Emma Denis - celebrytka, finalistka dziejącego się na rajskich plażach telewizyjnego show -ostatni raz widziana była we Włodawie objętej stanem wyjątkowym ze względu na napiętą sytuację na granicy z Białorusią. Sprawą zaginięcia zajmuje się dwoje policjantów, Weronika Herman i Maksymilian Bałucki. W toku śledztwa okazuje się, że dziewczyna ze względu na swoją popularność miała tylu samo fanów, co wrogów...
Czy Emma żyje? Komu zależało na jej zniknięciu? A może to tylko mistyfikacja, pretekst do podbicia popularności? Przecież skandal napędza sukces.
Kto z przesłuchiwanych kłamie, a kto mówi prawdę? Śledczy nie mają łatwego zadania, a finał będzie zaskakujący.
Wydawnictwo: Purple Book
Data wydania: 2022-05-18
Kategoria: Kryminał, sensacja, thriller
ISBN:
Liczba stron: 240
Język oryginału: polski
Seria Grey Book - w ramach której ukazała się m.in. książka "Gdzie jest Emma?" - to krótkie kryminały, które mają mniej niż 230 stron. W zamierzeniu mają odpowiadać jednemu odcinkowi serialu telewizyjnego i dopiero całość, odpowie na wszystkie nurtujące czytelnika pytania. Nie znajdziecie tutaj typowej Stachuli ze świetną analizą postaci czy doskonale budowanym napięciem. To inny projekt, równie ciekawy.
Z dorobku Magdy Stachuli nie czytałam tylko jednego tytułu, ale poza nim wszystkie thrillery psychologiczne, w których specjalizuje się pisarka pochłonęłam. Tym razem musiałam sięgnąć po "Gdzie jest Emma?" z innego powodu - to pierwszy kryminał autorki a co ciekawe inspirowany prawdziwymi wydarzeniami.

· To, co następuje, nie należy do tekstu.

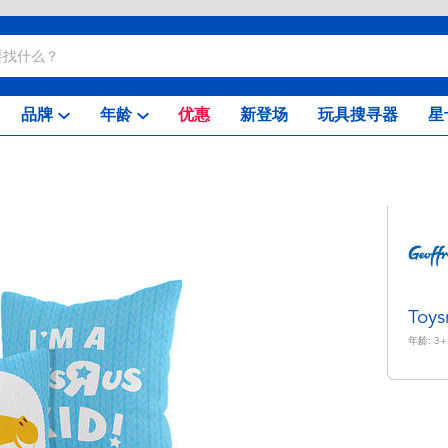
品牌
年龄
优惠
新登场
玩具搜寻器
星
To
年龄:
3+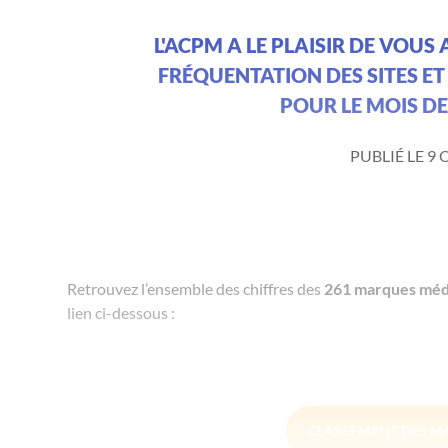
L'ACPM A LE PLAISIR DE VOUS
FRÉQUENTATION DES SITES ET
POUR LE MOIS DE
PUBLIÉ LE 9
Retrouvez l’ensemble des chiffres des
261 marques méd
lien ci-dessous :
CLASSEMENT DES M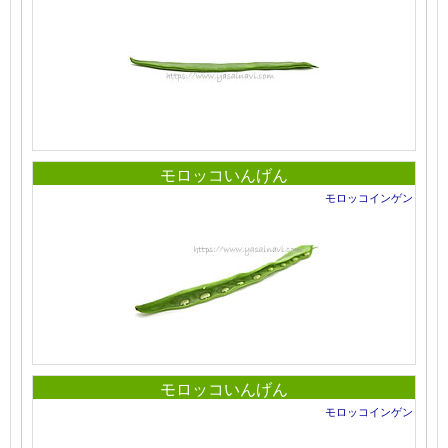
モロッコいんげん
モロッコインゲン
モロッコいんげん
モロッコインゲン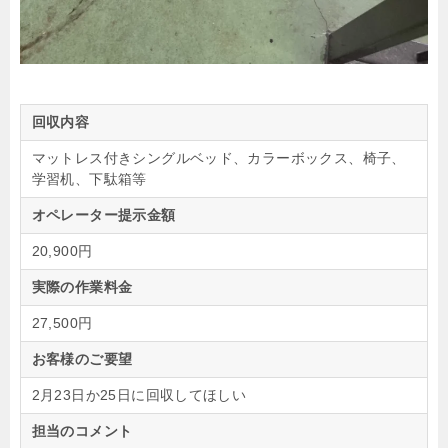
回収内容
マットレス付きシングルベッド、カラーボックス、椅子、
学習机、下駄箱等
オペレーター提示金額
20,900円
実際の作業料金
27,500円
お客様のご要望
2月23日か25日に回収してほしい
担当のコメント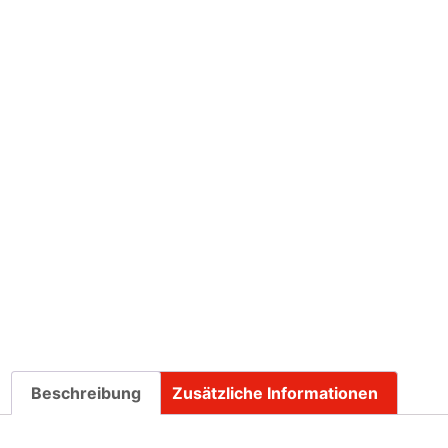
Beschreibung
Zusätzliche Informationen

Wszyscy znali Emmę Denis, wszak Włodawa nie jest dużą miejscowością. Dodatkowo dwudziestoletnia blondynka stała się celebrytką docierając do finału telewizyjnego show. Teraz komenda powiatowa policji otrzymuje zgłoszenie jej zaginięcia i próbuje odtworzyć co robiła wcześniej. Z kim. Gdzie.
Czy dziewczyna żyje?
Komu mogło zależeć na jej zniknięciu?
Czy to zemsta?
A może to tylko marketingowe zagranie w celu uzyskania większego rozgłosu?
Krąg podejrzanych nie będzie duży, bowiem z uwagi na stan wyjątkowy we Włodawie (z uwagi na uchodźców przy granicy z Białorusią) nie jest łatwo poruszać się w tym rejonie.
Sprawę Emmy prowadzą Weronika Herman oraz Maksymilian Bałucki. Jednak przesłuchania nic nie wnoszą. Nikt nic nie wie. Żadna z przesłuchiwanych osób, nie wnosi nic do sprawy, krąg podejrzanych jest coraz większy...
Ewidentnie ktoś kłamie... Tylko kto?
Brak śladów i motywu, mylenie tropów, różnorodne teorie. Jaki będzie finał tej sprawy?
Muszę przyznać, że zaskoczyła mnie osoba sprawcy, bowiem inaczej typowałam. Cała książka była... zbyt krótka, by dokładnie przyjrzeć się detalom. To ciekawa odskocznia od thrillerów, choć zbyt powierzchowna. W przyszłości kryminały autorki chętnie, ale obszerniejsze :)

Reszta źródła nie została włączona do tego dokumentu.